Hearing this broke my heart. This is an epic failure for a church. The church Myra is attempting to become involved in is a multi-site of a large church that I know has systems to help assimilate newcomers. Yet, here is an example of a professional, attractive young single adult who is searching and wanting to become involved in the church, knowing that this step is crucial for her faith and spiritual development. And the church somehow drops the ball at the crucial point in this young woman's life.
I don't know the details of this church's process so I don't know the reason for their inability to follow up with Myra. Maybe their process failed or the person who is in charge of newcomer assimilation didn't do her job. Perhaps it is because Myra is single and the church just does not have much for single adults. Myra said there seemed to be a lot of things for families but she didn't notice anything special for single adults. Whatever the reason, if a church doesn't respond when the iron is hot so to speak, they have a good chance of missing out altogether on the opportunity to help this one person know Christ and change her life. I can't think of another thing a church can do that is more important.

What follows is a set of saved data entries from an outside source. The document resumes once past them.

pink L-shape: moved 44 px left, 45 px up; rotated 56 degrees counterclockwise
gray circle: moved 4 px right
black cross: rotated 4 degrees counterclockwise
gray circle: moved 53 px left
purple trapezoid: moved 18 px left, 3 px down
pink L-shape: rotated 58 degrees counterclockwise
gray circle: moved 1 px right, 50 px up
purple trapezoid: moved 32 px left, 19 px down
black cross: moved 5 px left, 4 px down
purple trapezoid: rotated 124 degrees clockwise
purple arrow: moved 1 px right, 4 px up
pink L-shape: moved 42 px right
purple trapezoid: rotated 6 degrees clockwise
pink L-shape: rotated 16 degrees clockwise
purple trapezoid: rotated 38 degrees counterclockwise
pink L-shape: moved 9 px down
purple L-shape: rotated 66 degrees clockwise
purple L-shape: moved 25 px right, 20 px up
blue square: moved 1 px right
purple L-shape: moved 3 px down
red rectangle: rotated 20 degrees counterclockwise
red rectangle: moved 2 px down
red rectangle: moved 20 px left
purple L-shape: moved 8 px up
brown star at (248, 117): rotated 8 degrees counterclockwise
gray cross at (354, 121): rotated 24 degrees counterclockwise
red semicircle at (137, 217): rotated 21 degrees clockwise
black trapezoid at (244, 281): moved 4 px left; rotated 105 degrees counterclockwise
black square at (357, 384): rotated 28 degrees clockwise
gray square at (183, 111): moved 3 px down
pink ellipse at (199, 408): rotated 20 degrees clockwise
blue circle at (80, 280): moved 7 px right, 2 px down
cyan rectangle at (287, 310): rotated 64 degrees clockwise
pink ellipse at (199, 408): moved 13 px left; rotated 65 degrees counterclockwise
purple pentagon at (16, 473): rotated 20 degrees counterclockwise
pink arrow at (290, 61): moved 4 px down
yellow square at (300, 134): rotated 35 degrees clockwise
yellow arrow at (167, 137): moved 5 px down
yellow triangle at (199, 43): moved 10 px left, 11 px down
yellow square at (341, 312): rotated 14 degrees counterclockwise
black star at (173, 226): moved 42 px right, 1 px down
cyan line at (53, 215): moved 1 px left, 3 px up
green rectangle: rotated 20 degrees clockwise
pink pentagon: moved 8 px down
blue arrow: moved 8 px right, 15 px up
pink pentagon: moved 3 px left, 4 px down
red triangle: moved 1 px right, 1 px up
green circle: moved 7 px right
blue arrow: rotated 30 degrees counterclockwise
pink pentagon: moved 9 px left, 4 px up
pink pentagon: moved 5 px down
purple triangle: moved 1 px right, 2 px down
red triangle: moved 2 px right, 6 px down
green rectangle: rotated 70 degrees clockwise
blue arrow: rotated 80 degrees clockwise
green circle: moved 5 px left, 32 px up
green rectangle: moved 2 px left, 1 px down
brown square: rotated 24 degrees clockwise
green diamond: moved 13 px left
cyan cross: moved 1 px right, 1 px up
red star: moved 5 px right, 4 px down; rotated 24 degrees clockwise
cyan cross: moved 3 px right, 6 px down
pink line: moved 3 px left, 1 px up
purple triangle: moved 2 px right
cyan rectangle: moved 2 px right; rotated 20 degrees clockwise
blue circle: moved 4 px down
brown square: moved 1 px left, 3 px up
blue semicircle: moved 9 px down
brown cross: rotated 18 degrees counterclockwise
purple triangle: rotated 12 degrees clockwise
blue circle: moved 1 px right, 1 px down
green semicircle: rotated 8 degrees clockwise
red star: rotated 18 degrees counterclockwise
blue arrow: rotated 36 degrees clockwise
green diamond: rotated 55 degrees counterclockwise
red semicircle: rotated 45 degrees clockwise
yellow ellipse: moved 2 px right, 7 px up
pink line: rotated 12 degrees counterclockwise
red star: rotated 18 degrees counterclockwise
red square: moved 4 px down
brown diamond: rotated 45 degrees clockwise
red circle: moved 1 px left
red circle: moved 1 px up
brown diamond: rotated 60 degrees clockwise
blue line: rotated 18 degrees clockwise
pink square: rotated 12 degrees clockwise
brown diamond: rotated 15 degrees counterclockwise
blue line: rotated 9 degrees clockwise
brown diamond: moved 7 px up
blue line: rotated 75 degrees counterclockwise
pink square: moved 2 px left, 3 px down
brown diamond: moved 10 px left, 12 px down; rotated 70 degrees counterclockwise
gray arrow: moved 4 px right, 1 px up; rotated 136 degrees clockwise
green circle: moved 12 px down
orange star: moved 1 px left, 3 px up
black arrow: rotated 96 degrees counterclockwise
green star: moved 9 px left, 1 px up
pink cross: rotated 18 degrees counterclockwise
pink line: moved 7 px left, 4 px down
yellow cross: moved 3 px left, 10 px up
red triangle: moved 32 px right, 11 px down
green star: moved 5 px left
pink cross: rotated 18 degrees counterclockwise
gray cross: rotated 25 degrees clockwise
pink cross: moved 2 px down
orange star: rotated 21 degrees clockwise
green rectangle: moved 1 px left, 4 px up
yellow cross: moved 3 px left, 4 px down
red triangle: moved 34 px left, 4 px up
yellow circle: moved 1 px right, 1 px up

Myra is a typical millennial. She is single like a majority of the millennial generation. I've seen many blogs and heard sermons about the urgent need to reach the millenials if the church is to succeed in the future. Could it be that the reason the church is not reaching them is that they are neglecting the largest group of millennials, the unmarried adult? In a past blog I wrote about what it takes to reach the 20 something generation, not just young families with children which is important, but also the single twenty something adult.
But, unless there are ministries in place that a young single can plug into, and a process that helps him or her connect, a church will just not reach them.
Remember, the millennial generation may be different than the previous in many ways but each one of them is similar to most people in that they:
- Want to be valued
- Want to be challenged
- Want to be used
- Want to be mentored
- Want community
- Want to make a difference
How is your church reaching them and incorporating them into your church? I'd like to hear from you.